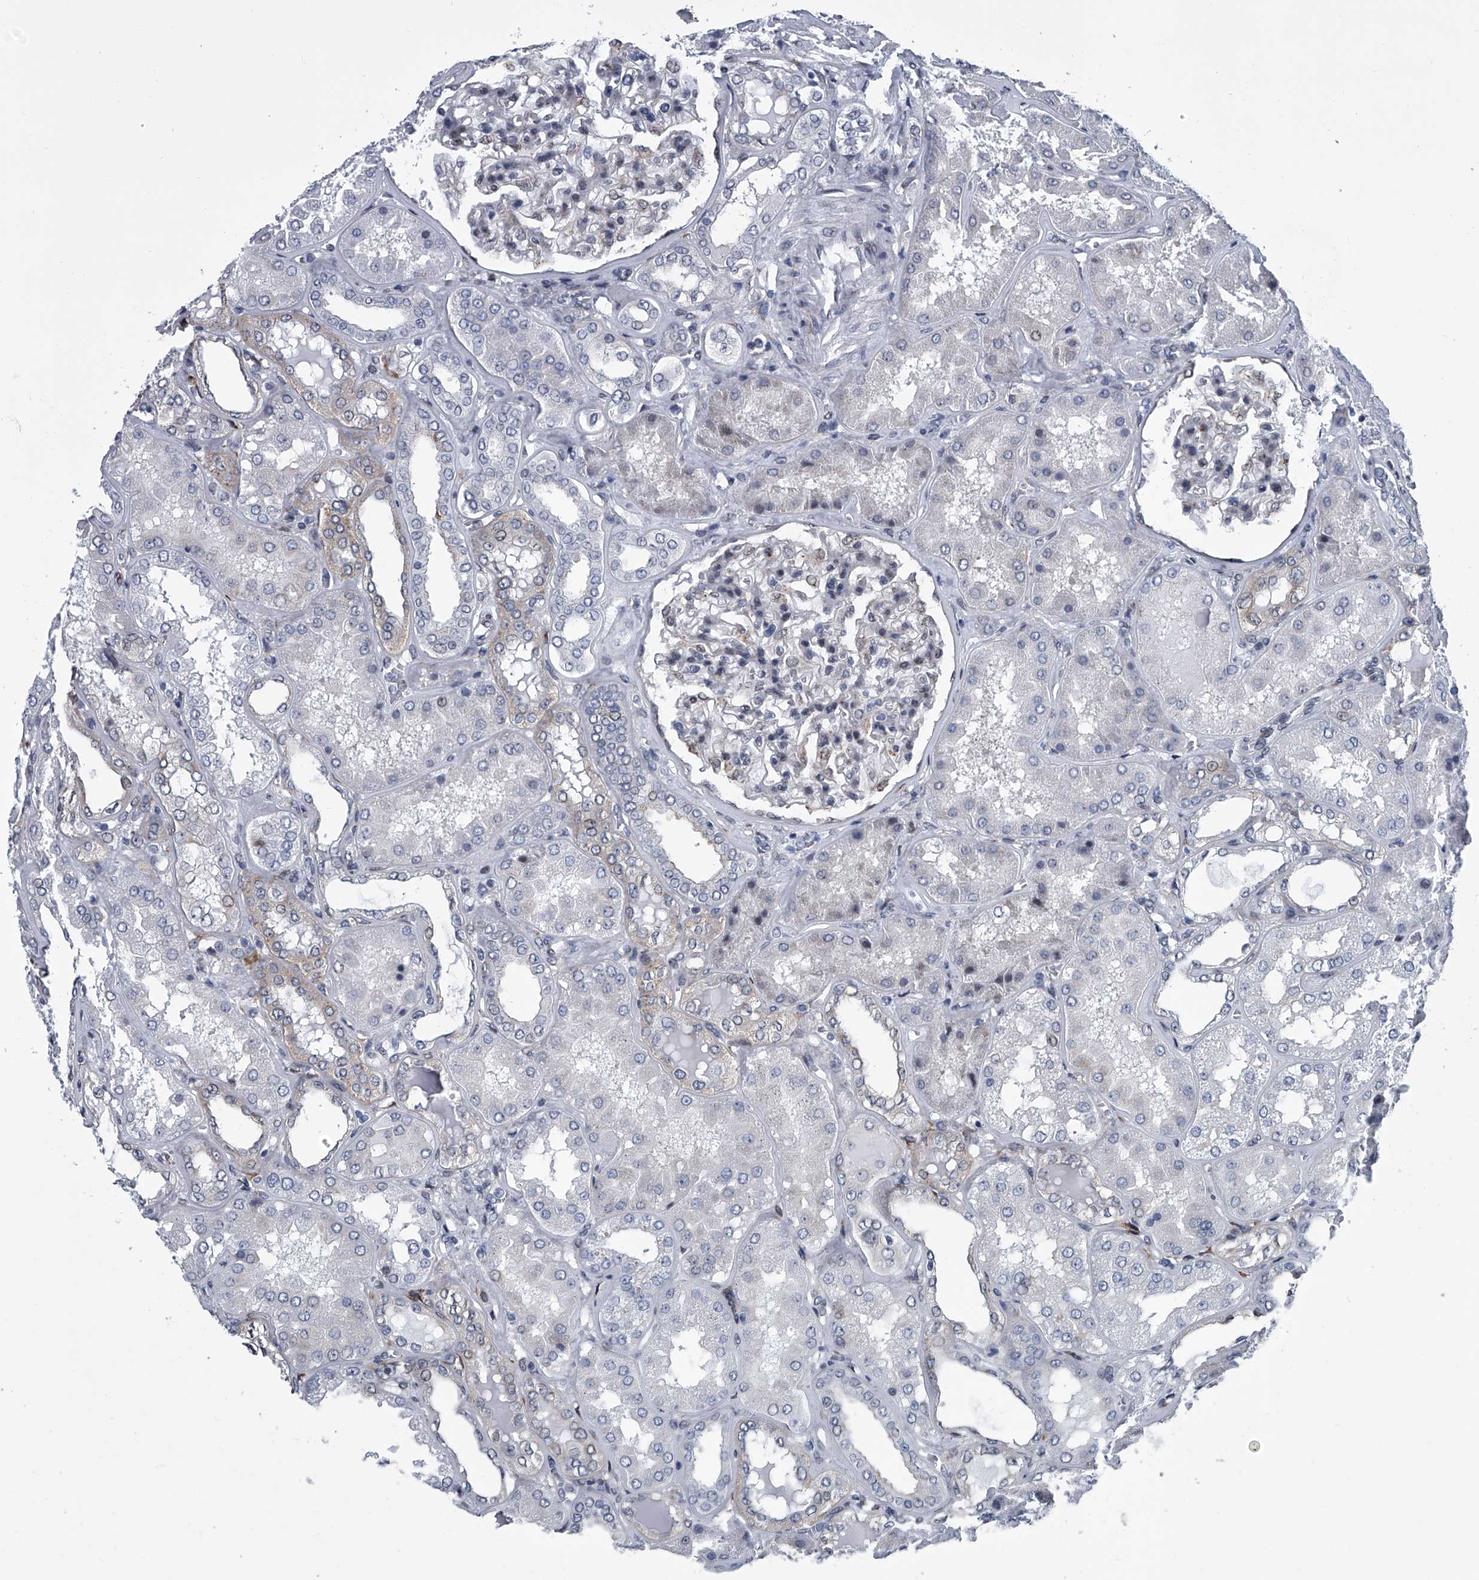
{"staining": {"intensity": "negative", "quantity": "none", "location": "none"}, "tissue": "kidney", "cell_type": "Cells in glomeruli", "image_type": "normal", "snomed": [{"axis": "morphology", "description": "Normal tissue, NOS"}, {"axis": "topography", "description": "Kidney"}], "caption": "This is an immunohistochemistry image of unremarkable human kidney. There is no staining in cells in glomeruli.", "gene": "PPP2R5D", "patient": {"sex": "female", "age": 56}}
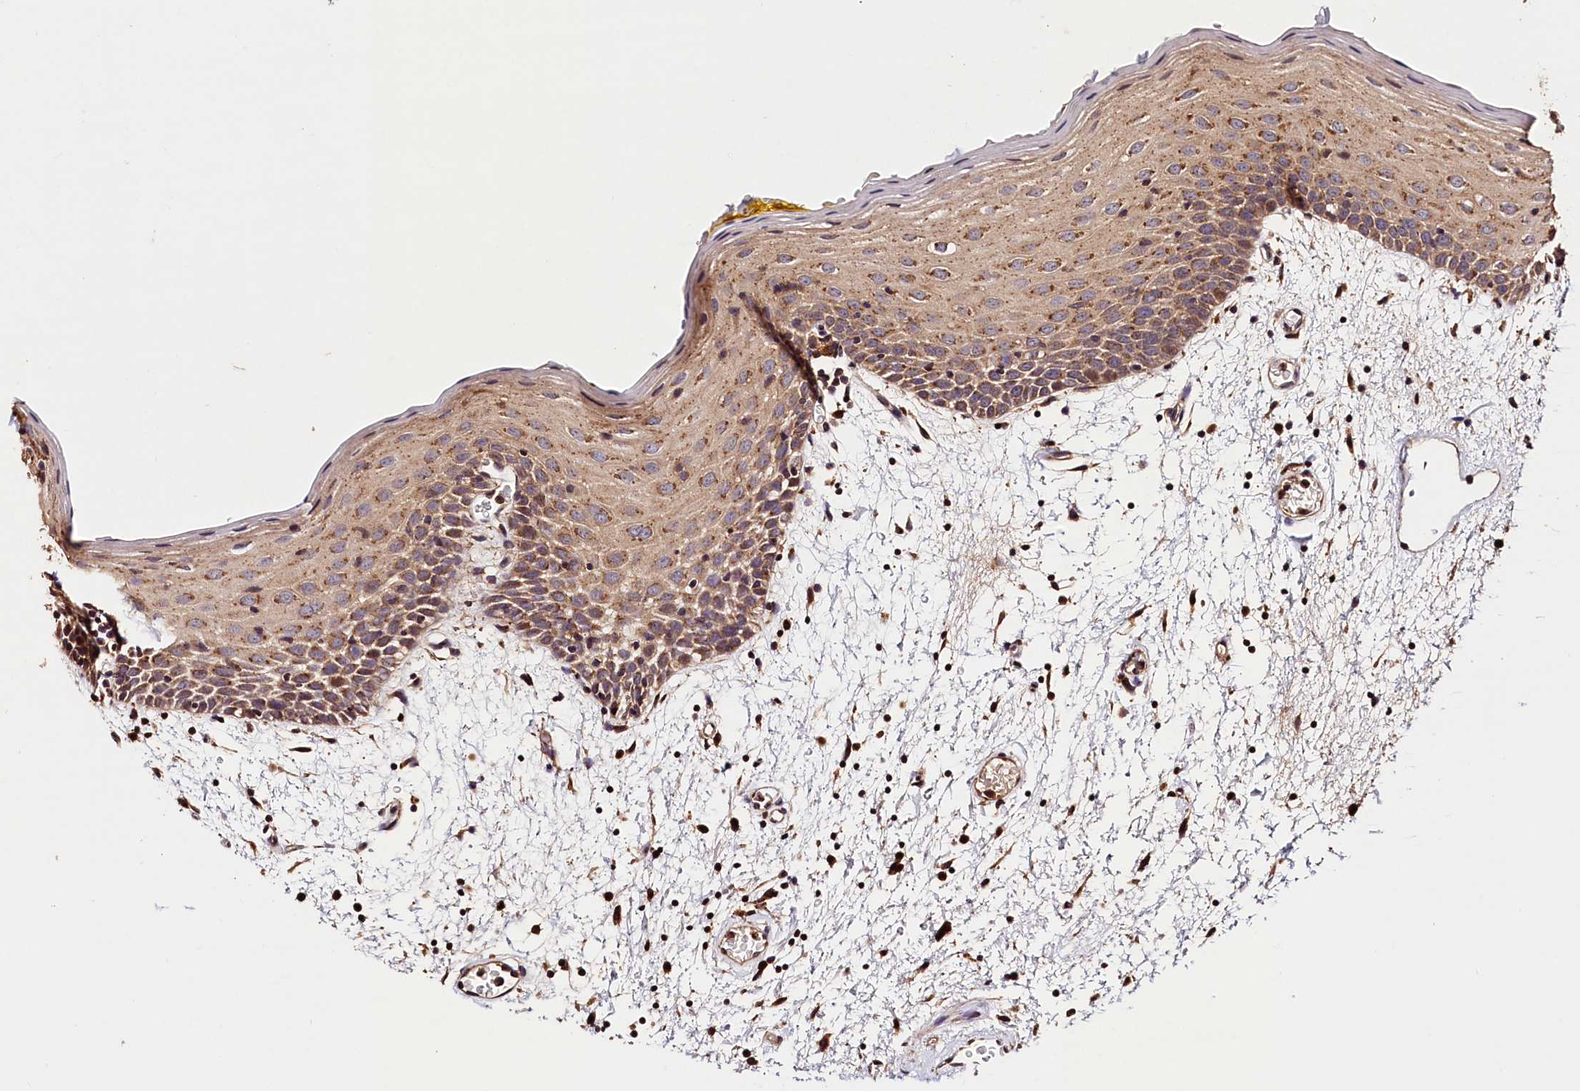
{"staining": {"intensity": "moderate", "quantity": ">75%", "location": "cytoplasmic/membranous,nuclear"}, "tissue": "oral mucosa", "cell_type": "Squamous epithelial cells", "image_type": "normal", "snomed": [{"axis": "morphology", "description": "Normal tissue, NOS"}, {"axis": "topography", "description": "Skeletal muscle"}, {"axis": "topography", "description": "Oral tissue"}, {"axis": "topography", "description": "Salivary gland"}, {"axis": "topography", "description": "Peripheral nerve tissue"}], "caption": "IHC photomicrograph of benign human oral mucosa stained for a protein (brown), which demonstrates medium levels of moderate cytoplasmic/membranous,nuclear positivity in about >75% of squamous epithelial cells.", "gene": "KPTN", "patient": {"sex": "male", "age": 54}}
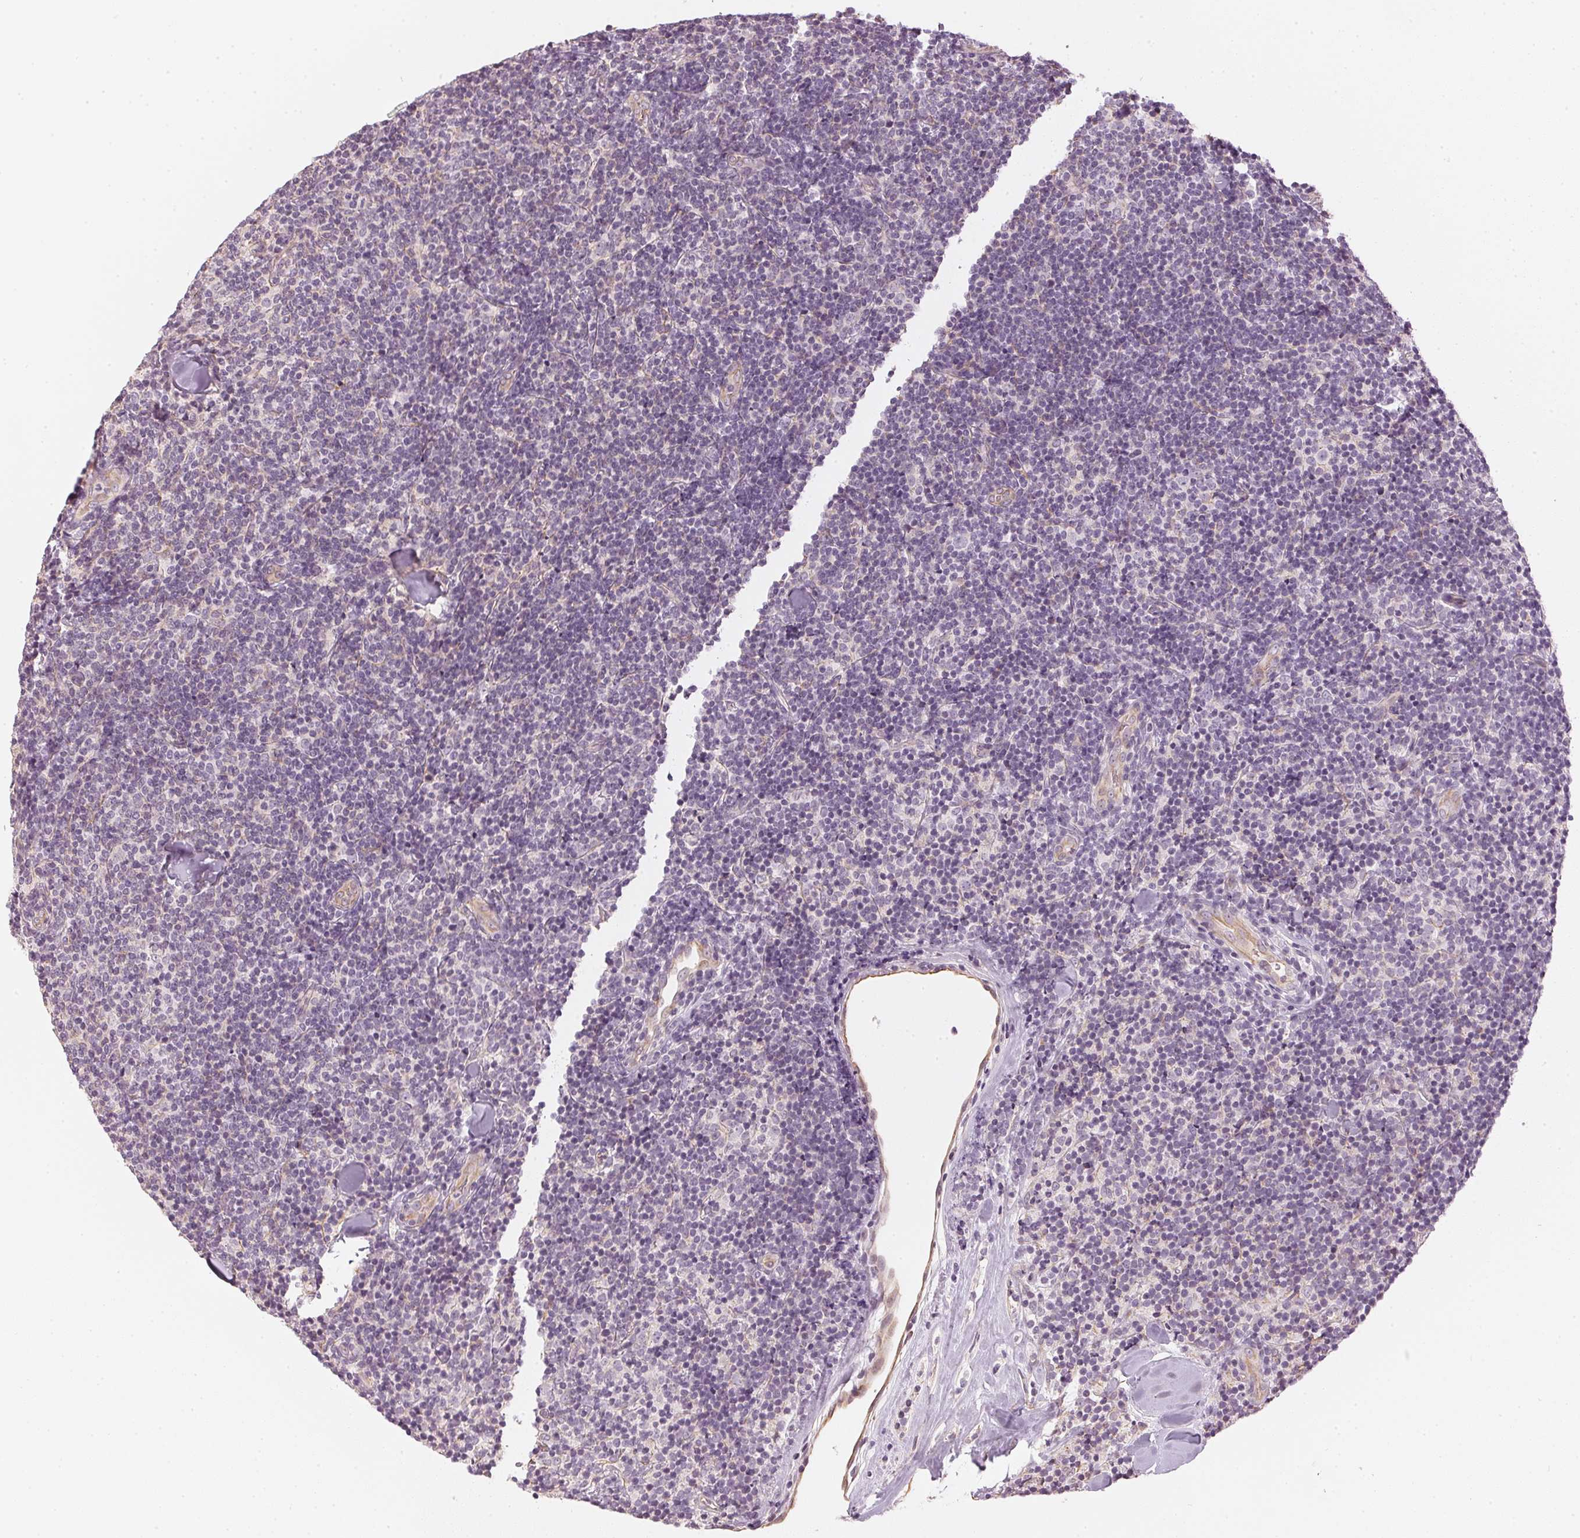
{"staining": {"intensity": "negative", "quantity": "none", "location": "none"}, "tissue": "lymphoma", "cell_type": "Tumor cells", "image_type": "cancer", "snomed": [{"axis": "morphology", "description": "Malignant lymphoma, non-Hodgkin's type, Low grade"}, {"axis": "topography", "description": "Lymph node"}], "caption": "There is no significant staining in tumor cells of low-grade malignant lymphoma, non-Hodgkin's type. The staining was performed using DAB to visualize the protein expression in brown, while the nuclei were stained in blue with hematoxylin (Magnification: 20x).", "gene": "APLP1", "patient": {"sex": "female", "age": 56}}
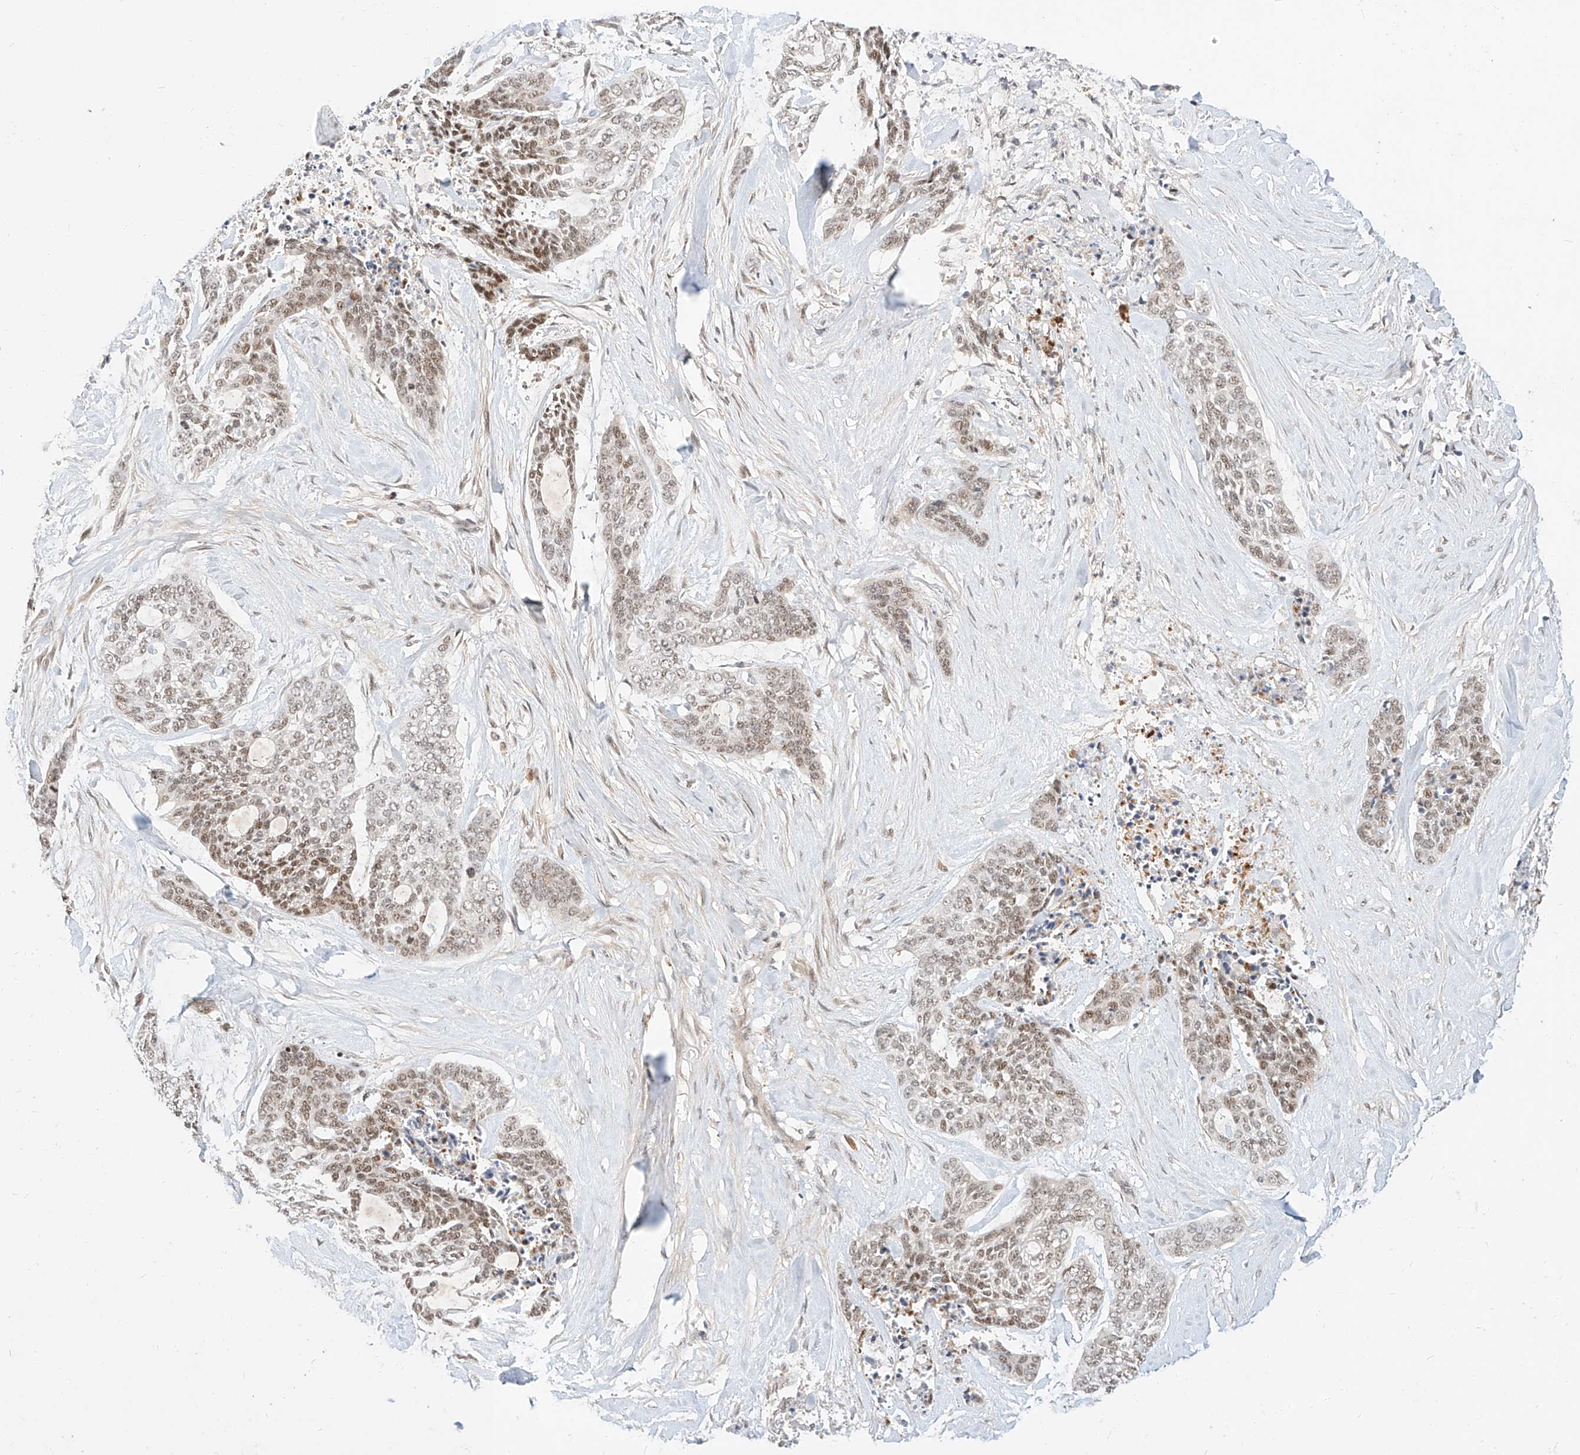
{"staining": {"intensity": "moderate", "quantity": "25%-75%", "location": "nuclear"}, "tissue": "skin cancer", "cell_type": "Tumor cells", "image_type": "cancer", "snomed": [{"axis": "morphology", "description": "Basal cell carcinoma"}, {"axis": "topography", "description": "Skin"}], "caption": "Skin cancer (basal cell carcinoma) stained with immunohistochemistry (IHC) exhibits moderate nuclear positivity in about 25%-75% of tumor cells.", "gene": "CBX8", "patient": {"sex": "female", "age": 64}}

▶ TASK STATEMENT:
Working from the line with "non-Hodgkin's type, Low" to the last line of the material above, repeat each line exactly and leave out the pictures.

▶ ANSWER TO THIS TASK:
{"staining": {"intensity": "negative", "quantity": "none", "location": "none"}, "tissue": "lymphoma", "cell_type": "Tumor cells", "image_type": "cancer", "snomed": [{"axis": "morphology", "description": "Malignant lymphoma, non-Hodgkin's type, Low grade"}, {"axis": "topography", "description": "Lymph node"}], "caption": "There is no significant staining in tumor cells of low-grade malignant lymphoma, non-Hodgkin's type. The staining was performed using DAB to visualize the protein expression in brown, while the nuclei were stained in blue with hematoxylin (Magnification: 20x).", "gene": "APLP1", "patient": {"sex": "female", "age": 56}}
{"staining": {"intensity": "moderate", "quantity": "25%-75%", "location": "nuclear"}, "tissue": "skin cancer", "cell_type": "Tumor cells", "image_type": "cancer", "snomed": [{"axis": "morphology", "description": "Basal cell carcinoma"}, {"axis": "topography", "description": "Skin"}], "caption": "Skin cancer (basal cell carcinoma) stained with immunohistochemistry (IHC) exhibits moderate nuclear positivity in about 25%-75% of tumor cells.", "gene": "CBX8", "patient": {"sex": "female", "age": 64}}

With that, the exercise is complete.